The appointment of Günther Oettinger to European Commission vice president was considered to be an upcoming formality. Now it seems to be off the table for reasons of cost efficiency.
Günther Oettinger, a conservative lawmaker from Germany’s center-right Christian Democrats, had originally been considered a frontrunner to take over the still-vacant position of European Commission vice president. Yet, according to a report by German newspaper Süddeutsche Zeitung, it appears Commission President Jean-Claude Juncker would rather not fill the post at all, saving taxpayers around €2,000 per month.
Speculation has been swirling ever since Kristalina Georgieva, a Bulgarian, left the commission to become chief executive of the World Bank at the start of this year. Mr. Oettinger was also shuffled around, moving from being in charge of digital affairs to the more high-profile job of EU commissioner responsible for budget and human resources. Ms. Georgieva’s role of vice president, a position normally occupied in addition to a commissioner’s usual porfolio, was left vacant.

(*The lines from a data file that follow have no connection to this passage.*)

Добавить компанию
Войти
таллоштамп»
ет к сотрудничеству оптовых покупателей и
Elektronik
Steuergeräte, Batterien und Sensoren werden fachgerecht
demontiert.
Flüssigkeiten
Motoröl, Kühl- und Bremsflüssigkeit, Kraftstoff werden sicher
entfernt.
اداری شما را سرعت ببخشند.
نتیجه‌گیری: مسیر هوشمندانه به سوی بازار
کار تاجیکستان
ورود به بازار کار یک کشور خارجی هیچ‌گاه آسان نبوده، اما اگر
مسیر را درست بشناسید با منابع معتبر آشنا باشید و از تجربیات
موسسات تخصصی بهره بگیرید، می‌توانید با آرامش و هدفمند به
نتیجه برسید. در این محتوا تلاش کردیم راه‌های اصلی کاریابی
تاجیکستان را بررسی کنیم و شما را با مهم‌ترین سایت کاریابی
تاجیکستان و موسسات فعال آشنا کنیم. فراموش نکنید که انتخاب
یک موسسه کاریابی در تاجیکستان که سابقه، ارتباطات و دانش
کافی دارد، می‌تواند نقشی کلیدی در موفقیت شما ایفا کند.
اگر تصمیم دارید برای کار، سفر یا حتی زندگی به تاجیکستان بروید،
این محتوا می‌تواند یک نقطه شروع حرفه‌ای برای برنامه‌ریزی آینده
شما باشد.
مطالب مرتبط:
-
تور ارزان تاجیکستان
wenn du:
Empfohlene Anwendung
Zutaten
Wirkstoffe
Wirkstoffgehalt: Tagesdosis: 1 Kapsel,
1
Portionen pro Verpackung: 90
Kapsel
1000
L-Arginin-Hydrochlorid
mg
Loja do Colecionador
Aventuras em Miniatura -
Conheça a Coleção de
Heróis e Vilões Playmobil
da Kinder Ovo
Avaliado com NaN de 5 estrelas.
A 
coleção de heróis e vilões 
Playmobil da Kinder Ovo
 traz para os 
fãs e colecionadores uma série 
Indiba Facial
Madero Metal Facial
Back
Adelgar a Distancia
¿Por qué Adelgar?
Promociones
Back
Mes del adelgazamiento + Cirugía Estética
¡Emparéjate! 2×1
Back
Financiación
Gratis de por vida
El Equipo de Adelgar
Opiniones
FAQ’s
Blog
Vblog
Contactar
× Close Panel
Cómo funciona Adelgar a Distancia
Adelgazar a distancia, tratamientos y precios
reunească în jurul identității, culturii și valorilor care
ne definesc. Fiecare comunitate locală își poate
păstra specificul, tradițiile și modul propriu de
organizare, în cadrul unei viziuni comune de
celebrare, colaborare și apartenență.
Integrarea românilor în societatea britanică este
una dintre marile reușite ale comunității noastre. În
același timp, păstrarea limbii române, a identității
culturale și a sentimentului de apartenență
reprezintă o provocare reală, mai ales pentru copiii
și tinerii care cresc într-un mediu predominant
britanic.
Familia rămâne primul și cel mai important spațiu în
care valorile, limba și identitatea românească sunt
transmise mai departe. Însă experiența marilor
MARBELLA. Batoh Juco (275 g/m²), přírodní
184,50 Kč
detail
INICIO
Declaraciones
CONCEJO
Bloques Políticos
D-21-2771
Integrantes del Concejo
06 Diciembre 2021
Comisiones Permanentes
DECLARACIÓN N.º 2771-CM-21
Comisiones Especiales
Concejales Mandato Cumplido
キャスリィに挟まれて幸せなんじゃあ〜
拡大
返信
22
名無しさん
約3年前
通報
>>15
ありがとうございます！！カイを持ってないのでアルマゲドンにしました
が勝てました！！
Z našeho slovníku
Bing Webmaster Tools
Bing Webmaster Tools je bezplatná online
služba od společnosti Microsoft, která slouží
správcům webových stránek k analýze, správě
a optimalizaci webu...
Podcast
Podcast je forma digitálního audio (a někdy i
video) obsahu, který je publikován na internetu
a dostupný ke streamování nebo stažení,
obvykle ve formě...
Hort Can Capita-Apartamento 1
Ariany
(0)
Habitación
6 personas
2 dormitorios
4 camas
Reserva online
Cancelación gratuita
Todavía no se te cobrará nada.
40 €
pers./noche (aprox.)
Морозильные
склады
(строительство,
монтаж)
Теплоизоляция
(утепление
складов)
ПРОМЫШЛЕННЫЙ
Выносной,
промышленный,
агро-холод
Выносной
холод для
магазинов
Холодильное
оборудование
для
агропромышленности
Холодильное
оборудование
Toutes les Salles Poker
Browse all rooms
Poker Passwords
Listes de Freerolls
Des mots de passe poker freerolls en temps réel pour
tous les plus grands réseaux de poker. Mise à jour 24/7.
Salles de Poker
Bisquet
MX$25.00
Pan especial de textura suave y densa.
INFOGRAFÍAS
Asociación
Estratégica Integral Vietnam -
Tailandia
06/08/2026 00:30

Mr. Oettinger, who has spent the better part of the last decade in Brussels, is no stranger to controvsersy. He caused considerable public outrage last October when he referred to a delegation of Chinese diplomats as “slant eyes” during a speech in Hamburg. Shortly thereafter, he flew to Budapest in the private jet of a Kremlin lobbyist in order to attend a dinner with Hungary’s Prime Minister Viktor Orbán. While Mr. Oettinger did not violate any ethics rules for EU commissioners, his actions did raise questions about his alleged proximity to lobbyists.
Responding to request for a comment from Handelsblatt, Mr. Juncker’s office remained tight-lipped. “A decision as to whether the vacant vice-president’s position is going to be filled has not yet been made,” said a spokeswoman.